» Hedef 1
Aşağıdaki alıntıyı iki cümleyle özetleyin.

» Verilen alıntı
Bu farklı gelişme yönleri farklı siyaset ve siyasal kurum anlayışlarına vücut verdi.
Sosyalist partiler kendilerini yeni bir tür toplum oluşturmak için çabalayan bir sınıfın öncüsü olarak görüyordu; üstelik bunlar için işçi sınıfının iktidar savaşımı, ilke olarak varolan herhangi bir kurumdan daha önemliydi. Bu bakış açısından, seçim siyaseti savaşımın sadece bir yönü olup, parlamento önderlerinin, aynı zamanda işçi sınıfının da önderi olan kitle partisinin buyruğu altında oldukları düşünülmekteydi . Tutucu ve liberal partiler, gerçekte sınıf çıkarlarını ne kadar çok temsil ediyor olsalar da, kendilerini yerleşik bir toplumsal düzeni içinde ve parlamentonun üstün olduğu bir siyasal kurumlar sistemi içinde işlev gören partiler olarak görüyorlardı. Dolayısıyla, parlamenter önderler sadece seçimlerde yarışma aracı olarak düşünülen kitle partisine egemendiler. Sosyalist bir parti anlayışı. Alman Sosyal Demokrat Partisinin gelişiminin başlarında çok açık bir şekilde dile getirilmiştir. Partilerin kendilerinden bağımsız olarak çalışan İmparatorluk Hükumetinin oluşumunda doğrudan hiçbir rol oynamadığı 1914 öncesi Almanya'sındaki siyasal durum, esas olarak SPD'nin etkinliklerini parlamenter koşullar içinde düşünmesine hiç bir neden olmaması demekti. Tersine, SPD 1878-90 arasındaki yasa-dışı döneminden sonra, varolan
siyasaal sistemin dışında kalan (1914 'e gelindiğinde bir milyondan fazla üyesi
bulunan) bir kitle partisi olarak hızla büyüdü, "katılımcı-olmayan muhalefete girişti ve 1914 'den itibaren "devlet içinde bir devlet görünümü" aldı.
…………….

» Hedef 2
Aşağıdaki veri satırlarında "phylum: Chordata" geçen satırdan son satıra kadar olan satırları (iki uç dahil) lütfen "common name" yerine "vernacular name" koyarak yeniden yazın. Başka hiçbir şeyi değiştirmeyin.

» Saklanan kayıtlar

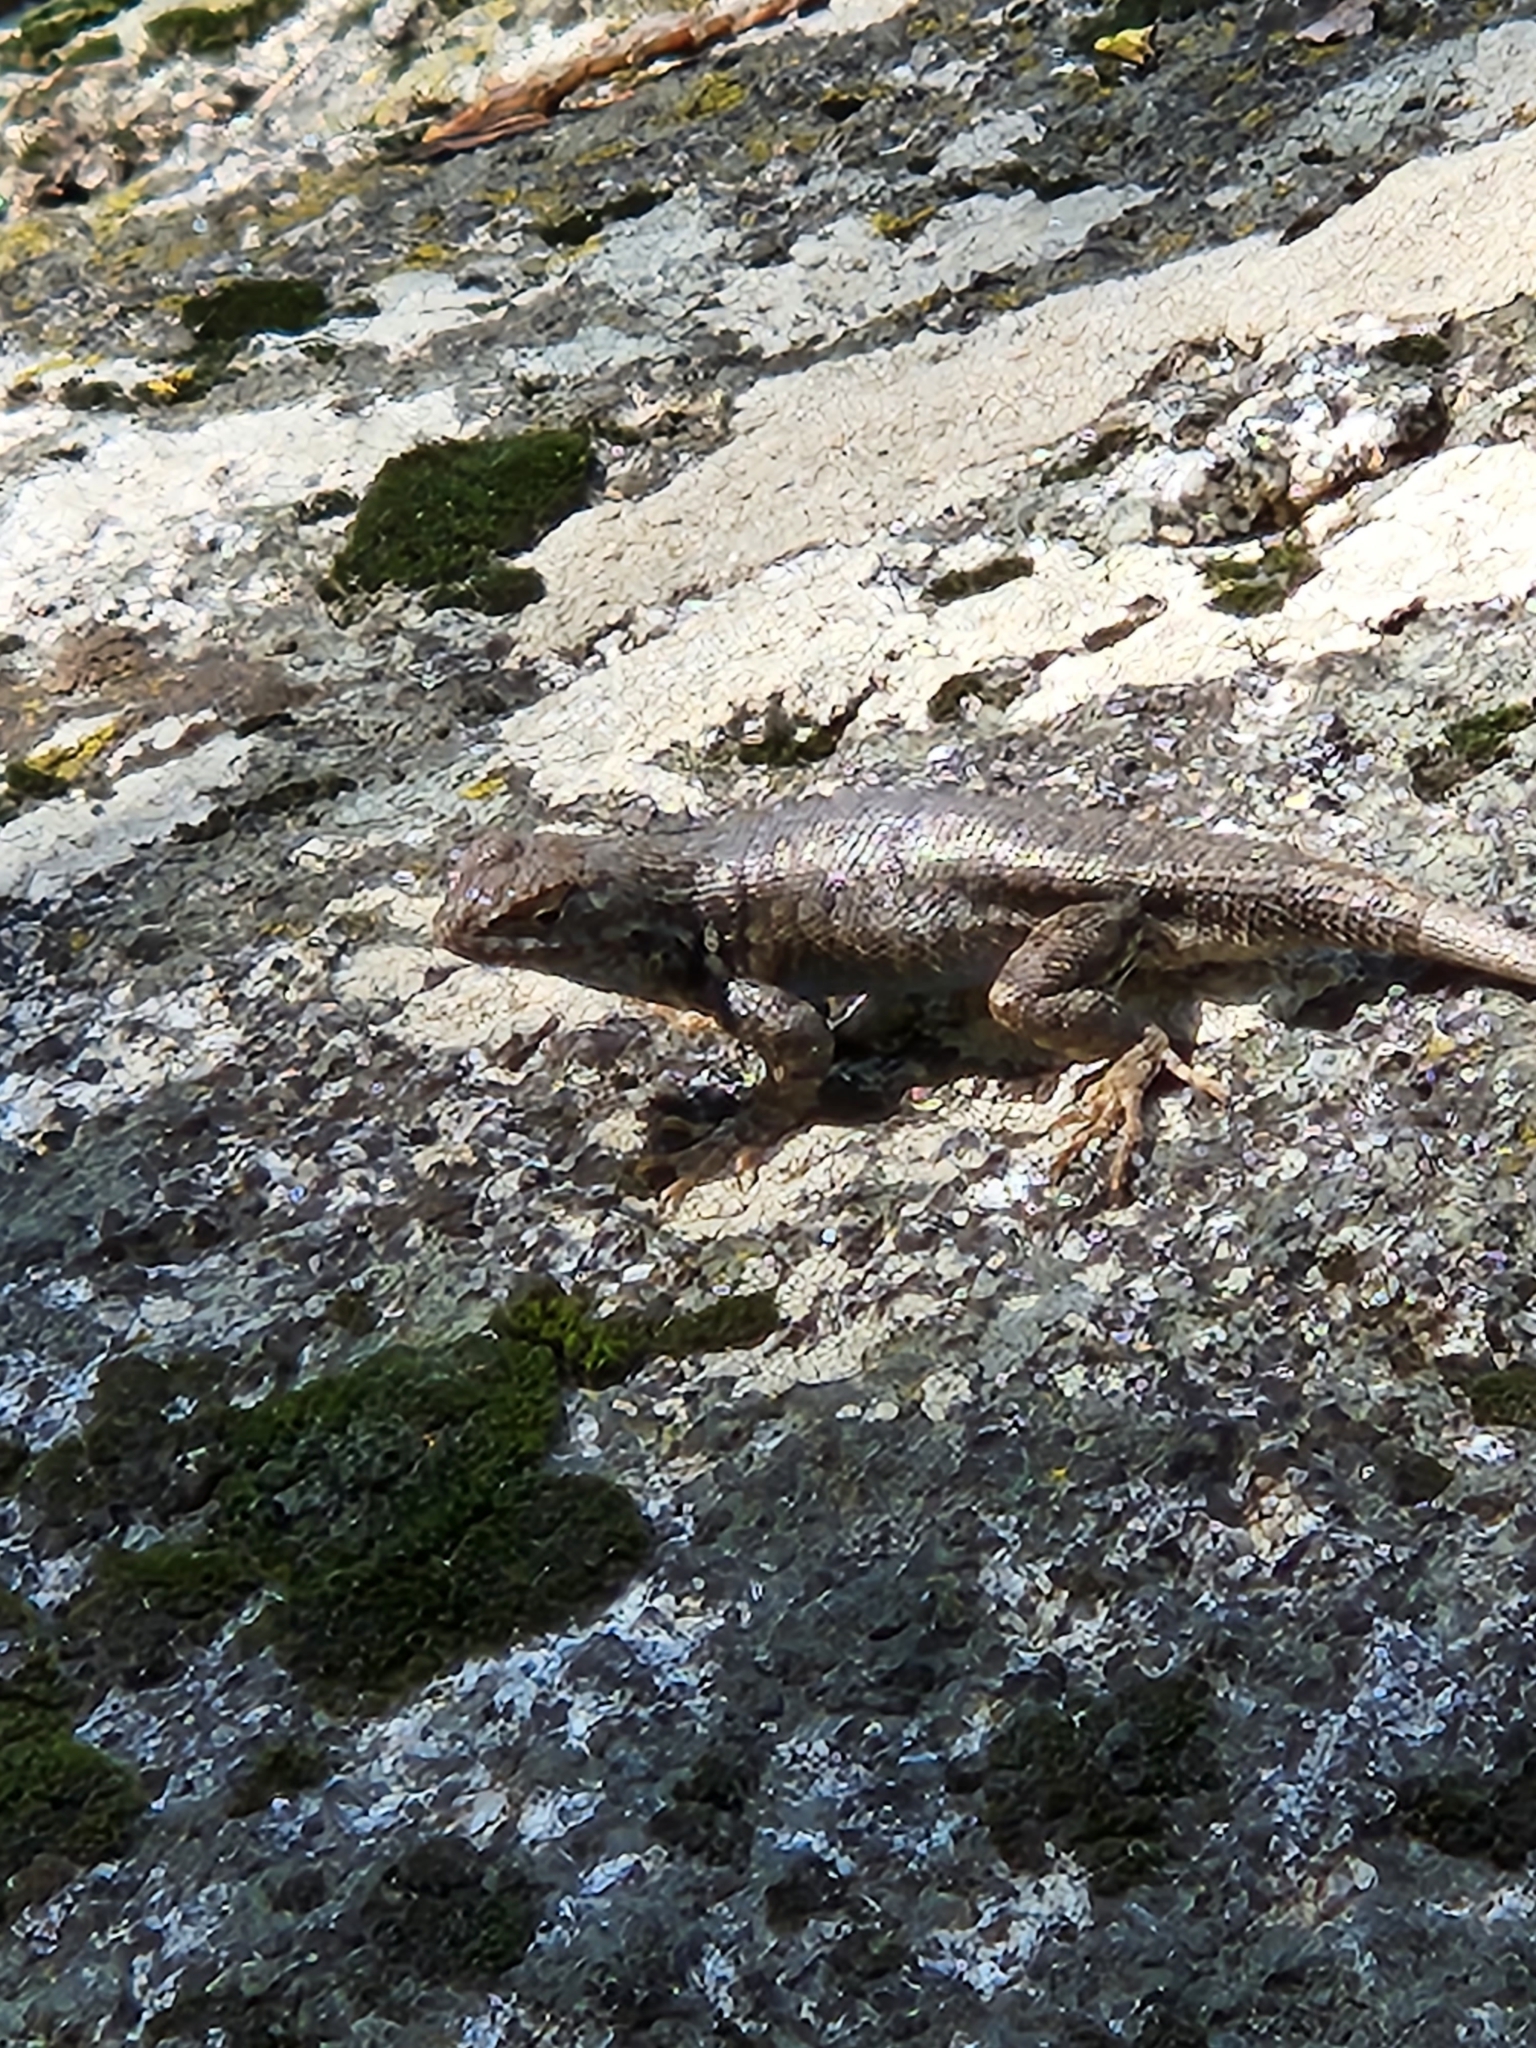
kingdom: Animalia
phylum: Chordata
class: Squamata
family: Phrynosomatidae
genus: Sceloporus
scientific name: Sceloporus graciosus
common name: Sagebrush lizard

» Alıştırma cevabı 1
Sosyalist partiler kendilerini yeni bir toplum için çabalayan işçi sınıfının öncüsü sayıp seçim siyasetini savaşımın yalnızca bir yönü olarak görürken, tutucu ve liberal partiler kendilerini parlamentonun üstün olduğu yerleşik bir düzen içinde işlev gören partiler olarak görüyor ve parlamenter önderleri kitle partisine egemen kılıyordu. Partilerin hükümetin oluşumunda doğrudan rol oynamadığı 1914 öncesi Almanya'sında SPD, 1878-90 arasındaki yasa-dışı döneminden sonra varolan sistemin dışında kalan bir kitle partisi olarak hızla büyüdü ve "devlet içinde bir devlet görünümü" aldı.

» Alıştırma cevabı 2
phylum: Chordata
class: Squamata
family: Phrynosomatidae
genus: Sceloporus
scientific name: Sceloporus graciosus
vernacular name: Sagebrush lizard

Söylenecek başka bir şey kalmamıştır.